(Transcribed page contents)
============================================================

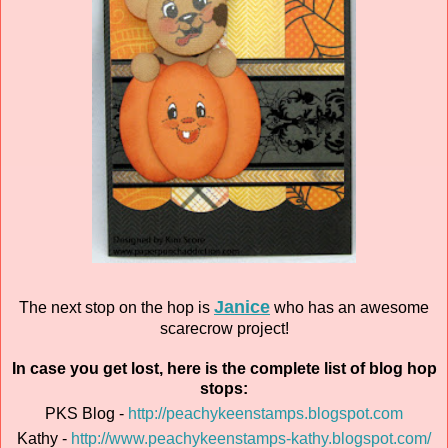
Janice
The next stop on the hop is
who has an awesome
scarecrow project!
In case you get lost, here is the complete list of blog hop
stops:
PKS Blog -
http://peachykeenstamps.blogspot.com
Kathy -
http://www.peachykeenstamps-kathy.blogspot.com/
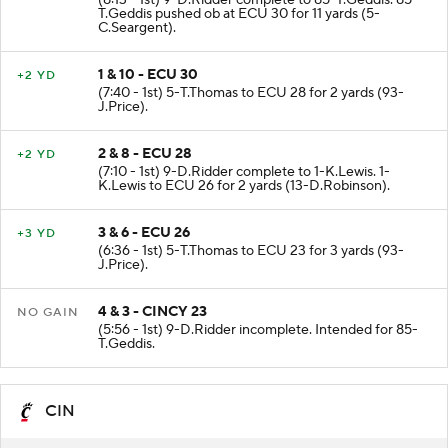
(8:13 - 1st) 9-D.Ridder complete to 85-T.Geddis. 85-
T.Geddis pushed ob at ECU 30 for 11 yards (5-
C.Seargent).
1 & 10 - ECU 30
+2 YD
(7:40 - 1st) 5-T.Thomas to ECU 28 for 2 yards (93-
J.Price).
2 & 8 - ECU 28
+2 YD
(7:10 - 1st) 9-D.Ridder complete to 1-K.Lewis. 1-
K.Lewis to ECU 26 for 2 yards (13-D.Robinson).
3 & 6 - ECU 26
+3 YD
(6:36 - 1st) 5-T.Thomas to ECU 23 for 3 yards (93-
J.Price).
4 & 3 - CINCY 23
NO GAIN
(5:56 - 1st) 9-D.Ridder incomplete. Intended for 85-
T.Geddis.
CIN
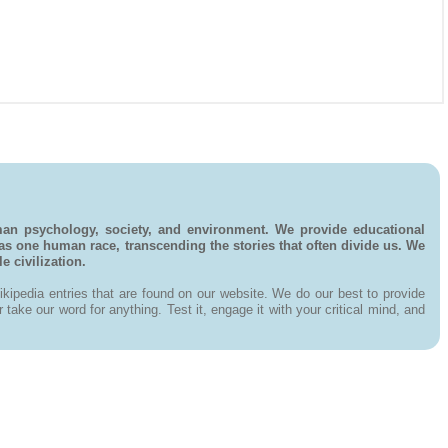
man psychology, society, and environment. We provide educational
 as one human race, transcending the stories that often divide us. We
 civilization.
kipedia entries that are found on our website. We do our best to provide
ake our word for anything. Test it, engage it with your critical mind, and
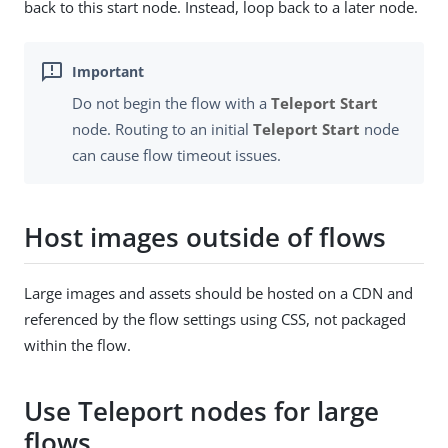
back to this start node. Instead, loop back to a later node.
Do not begin the flow with a
Teleport Start
node. Routing to an initial
Teleport Start
node
can cause flow timeout issues.
Host images outside of flows
Large images and assets should be hosted on a CDN and
referenced by the flow settings using CSS, not packaged
within the flow.
Use Teleport nodes for large
flows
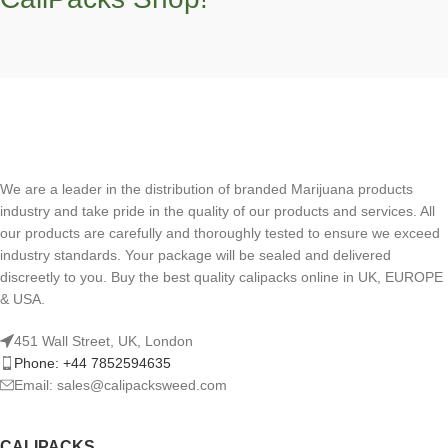
We are a leader in the distribution of branded Marijuana products
industry and take pride in the quality of our products and services. All
our products are carefully and thoroughly tested to ensure we exceed
industry standards. Your package will be sealed and delivered
discreetly to you. Buy the best quality calipacks online in UK, EUROPE
& USA.
451 Wall Street, UK, London
Phone: +44 7852594635
Email: sales@calipacksweed.com
CALIPACKS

============================================================

→ What the task asks: The entries above should be retyped word for word, with all pictures omitted.

→ Solution:
Janice
The next stop on the hop is
who has an awesome
scarecrow project!
In case you get lost, here is the complete list of blog hop
stops:
PKS Blog -
http://peachykeenstamps.blogspot.com
Kathy -
http://www.peachykeenstamps-kathy.blogspot.com/
(8:13 - 1st) 9-D.Ridder complete to 85-T.Geddis. 85-
T.Geddis pushed ob at ECU 30 for 11 yards (5-
C.Seargent).
1 & 10 - ECU 30
+2 YD
(7:40 - 1st) 5-T.Thomas to ECU 28 for 2 yards (93-
J.Price).
2 & 8 - ECU 28
+2 YD
(7:10 - 1st) 9-D.Ridder complete to 1-K.Lewis. 1-
K.Lewis to ECU 26 for 2 yards (13-D.Robinson).
3 & 6 - ECU 26
+3 YD
(6:36 - 1st) 5-T.Thomas to ECU 23 for 3 yards (93-
J.Price).
4 & 3 - CINCY 23
NO GAIN
(5:56 - 1st) 9-D.Ridder incomplete. Intended for 85-
T.Geddis.
CIN
man psychology, society, and environment. We provide educational
 as one human race, transcending the stories that often divide us. We
 civilization.
kipedia entries that are found on our website. We do our best to provide
ake our word for anything. Test it, engage it with your critical mind, and
back to this start node. Instead, loop back to a later node.
Do not begin the flow with a
Teleport Start
node. Routing to an initial
Teleport Start
node
can cause flow timeout issues.
Host images outside of flows
Large images and assets should be hosted on a CDN and
referenced by the flow settings using CSS, not packaged
within the flow.
Use Teleport nodes for large
flows
We are a leader in the distribution of branded Marijuana products
industry and take pride in the quality of our products and services. All
our products are carefully and thoroughly tested to ensure we exceed
industry standards. Your package will be sealed and delivered
discreetly to you. Buy the best quality calipacks online in UK, EUROPE
& USA.
451 Wall Street, UK, London
Phone: +44 7852594635
Email: sales@calipacksweed.com
CALIPACKS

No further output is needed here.